Prying middle-aged lawyer and family friend Samir (Slaven Vidak) offers to take her case, but it soon becomes clear that he doesn’t have his client’s best interests at heart: Rather, he’s trying to corner her into marrying him for security, and Zafira, herself a longtime single mother, is all too approving of the idea. Hoping this will somehow all go away, Meri busies herself with other distractions, rejecting Samir’s attempts to fix her up with a stable factory job and, on a whim, pursuing acting auditions instead. This more escapist plan is abetted by a chance reunion with an old school pal, fun-loving hairdresser Adela (Lana Stanišić) — who, among other things, introduces Meri to the cathartic joys of firing a gun just for the hell of it.

The reason for Adela always carrying a weapon on her person is one of a few over-complicating elements in Begić’s cluttered, antsy screenplay. As with an entire, aimless subplot dedicated to the criminal dealings of Meri’s wastrel younger brother Kemo (Enes Kozličić), it’s a little too easy to imagine a satisfying cut of this busy, lengthy film that dispenses with it entirely — and that’s before “A Ballad” brazenly pulls off a Brechtian reality flip that places Meri’s plight in a larger context of Bosnian femininity and traditional heroine models. The tragic protagonist of “Hasanaginica” dies of woe after being widowed, married off and separated from her children; Meri, or at least “Meri,” won’t succumb so easily to society’s ingrained misogyny.

This playfully antic storytelling is complemented by a wild tombola of directorial technique from Begić, a filmmaker usually inclined toward poise and naturalism. Here, anything goes, as Erol Zubčević’s grainy digital lensing embraces seasick movement and off-its-axis compositions — occasionally even turning the full 180 degrees in its quest to see things from a different angle. Brash lens flares and artificial back projection abound, the latter in particular when Meri imagines her life as a more glamorous movie of passion and freedom and leather-clad bad boys: The one she’s in, at least, has no shortage of rule-breaking rebellion.

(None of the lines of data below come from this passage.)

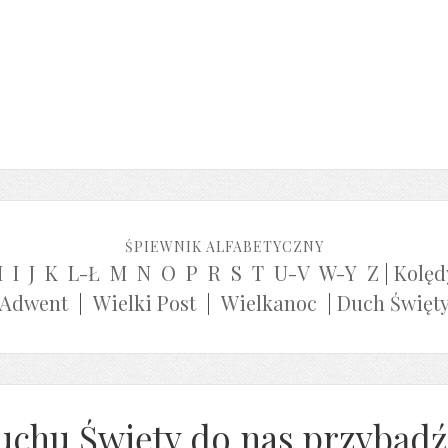
ŚPIEWNIK ALFABETYCZNY
H
I
J
K
L-Ł
M
N
O
P
R
S
T
U-V
W-Y
Z
|
Kolęd
Adwent
|
Wielki Post
|
Wielkanoc
|
Duch Święt
uchu Święty do nas przybądź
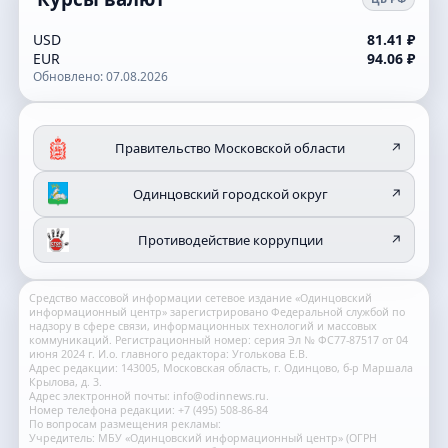
USD
81.41 ₽
EUR
94.06 ₽
Обновлено: 07.08.2026
Правительство Московской области
↗
Одинцовский городской округ
↗
Противодействие коррупции
↗
Средство массовой информации сетевое издание «Одинцовский
информационный центр» зарегистрировано Федеральной службой по
надзору в сфере связи, информационных технологий и массовых
коммуникаций. Регистрационный номер: серия Эл № ФС77-87517 от 04
июня 2024 г. И.о. главного редактора: Уголькова Е.В.
Адрес редакции: 143005, Московская область, г. Одинцово, б-р Маршала
Крылова, д. 3.
Адрес электронной почты: info@odinnews.ru.
Номер телефона редакции: +7 (495) 508-86-84
По вопросам размещения рекламы:
Учредитель: МБУ «Одинцовский информационный центр» (ОГРН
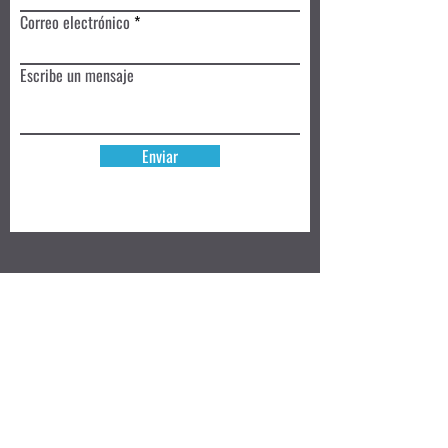
Correo electrónico
Escribe un mensaje
Enviar
Reserva hoy
Privacy Policy
Review
Aceptamos ➜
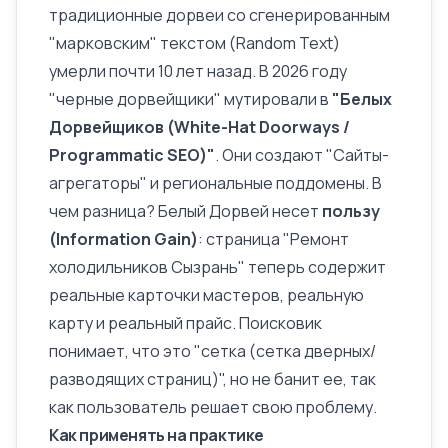
традиционные дорвеи со сгенерированным
"марковским" текстом (Random Text)
умерли почти 10 лет назад. В 2026 году
"черные дорвейщики" мутировали в
"Белых
Дорвейщиков (White-Hat Doorways /
Programmatic SEO)"
. Они создают "Сайты-
агрегаторы" и региональные поддомены. В
чем разница? Белый Дорвей несет
пользу
(Information Gain)
: страница "Ремонт
холодильников Сызрань" теперь содержит
реальные карточки мастеров, реальную
карту и реальный прайс. Поисковик
понимает, что это "сетка (сетка дверных/
разводящих страниц)", но не банит ее, так
как пользователь решает свою проблему.
Как применять на практике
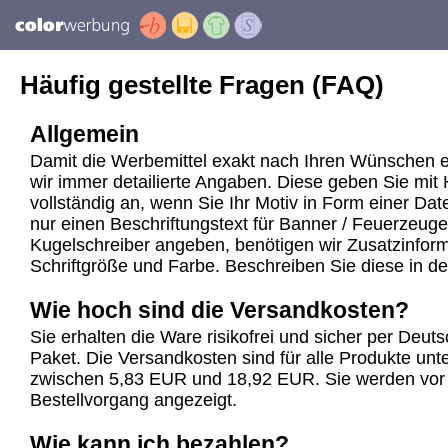
Häufig gestellte Fragen (FAQ)
Allgemein
Damit die Werbemittel exakt nach Ihren Wünschen e
wir immer detailierte Angaben. Diese geben Sie mit 
vollständig an, wenn Sie Ihr Motiv in Form einer Dat
nur einen Beschriftungstext für Banner / Feuerzeuge
Kugelschreiber angeben, benötigen wir Zusatzinforma
Schriftgröße und Farbe. Beschreiben Sie diese in d
Wie hoch sind die Versandkosten?
Sie erhalten die Ware risikofrei und sicher per Deu
Paket. Die Versandkosten sind für alle Produkte unte
zwischen 5,83 EUR und 18,92 EUR. Sie werden vor
Bestellvorgang angezeigt.
Wie kann ich bezahlen?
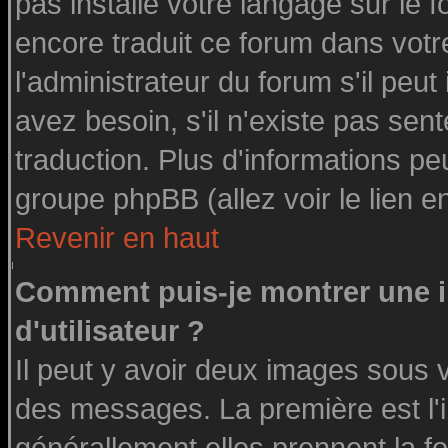
pas installé votre langage sur le 
encore traduit ce forum dans vot
l'administrateur du forum s'il peut
avez besoin, s'il n'existe pas sen
traduction. Plus d'informations pe
groupe phpBB (allez voir le lien 
Revenir en haut
Comment puis-je montrer une
d'utilisateur ?
Il peut y avoir deux images sous v
des messages. La première est l'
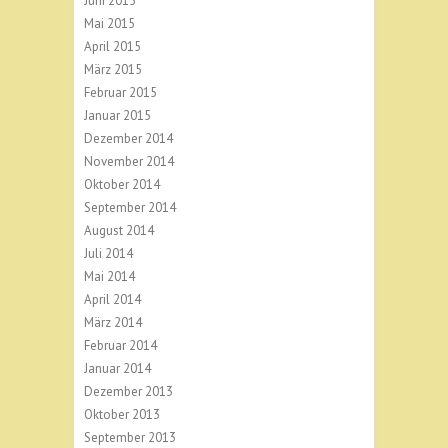
Juni 2015
Mai 2015
April 2015
März 2015
Februar 2015
Januar 2015
Dezember 2014
November 2014
Oktober 2014
September 2014
August 2014
Juli 2014
Mai 2014
April 2014
März 2014
Februar 2014
Januar 2014
Dezember 2013
Oktober 2013
September 2013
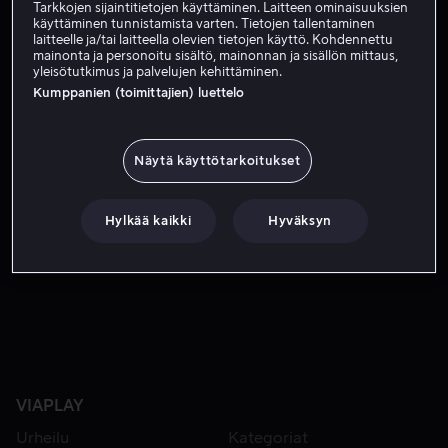
Tilaa nyt
Tarkkojen sijaintitietojen käyttäminen. Laitteen ominaisuuksien
käyttäminen tunnistamista varten. Tietojen tallentaminen
laitteelle ja/tai laitteella olevien tietojen käyttö. Kohdennettu
mainonta ja personoitu sisältö, mainonnan ja sisällön mittaus,
yleisötutkimus ja palvelujen kehittäminen.
Näennäisen tavalliset ihmiset huomaavat, että heillä on 
Näennäisen tavalliset ihmiset huomaavat, että heillä on
Kumppanien (toimittajien) luettelo
nyt uskomattomia kykyjä. Pian nämä muukalaiset
alkavat ymmärtää, että heidän on käytettävä voimiaan
suuremman yhteisen tarkoituksen eteen.
Näytä käyttötarkoitukset
Pääosissa
Jack Coleman
Greg Grunberg
Robert
Hylkää kaikki
Hyväksyn
Knepper
Ali Larter
James Kyson
Näytä lisää
Ohjaaja
Allan Arkush
Greg Beeman
VIAPLAY
Urheilu
Kategoriat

It’s all anchored by performances as earthy and authentic as the filmmaking is flighty and experimental. Always, it seems, one small push away from unleashing the constant scream inside her, Pikić makes Meri’s irrational pivots wholly and sympathetically understandable, while Žalica is quite remarkable as her mother, not merely a meddling nightmare but a woman projecting a lifetime of neglect and loneliness onto children she’s determined never for one minute to leave be. For all its manic and/or poetic interludes, the best scenes in “A Ballad” are its simplest: the plainly observed domestic clashes and peace talks within Zafira’s cramped, dim apartment, culminating in a dining-table conference of such hysterical awkwardness that Meri can’t stop laughing, if only to save herself from crying. Forever hovering between styles, stories, aesthetics and moods, Begić knows the feeling.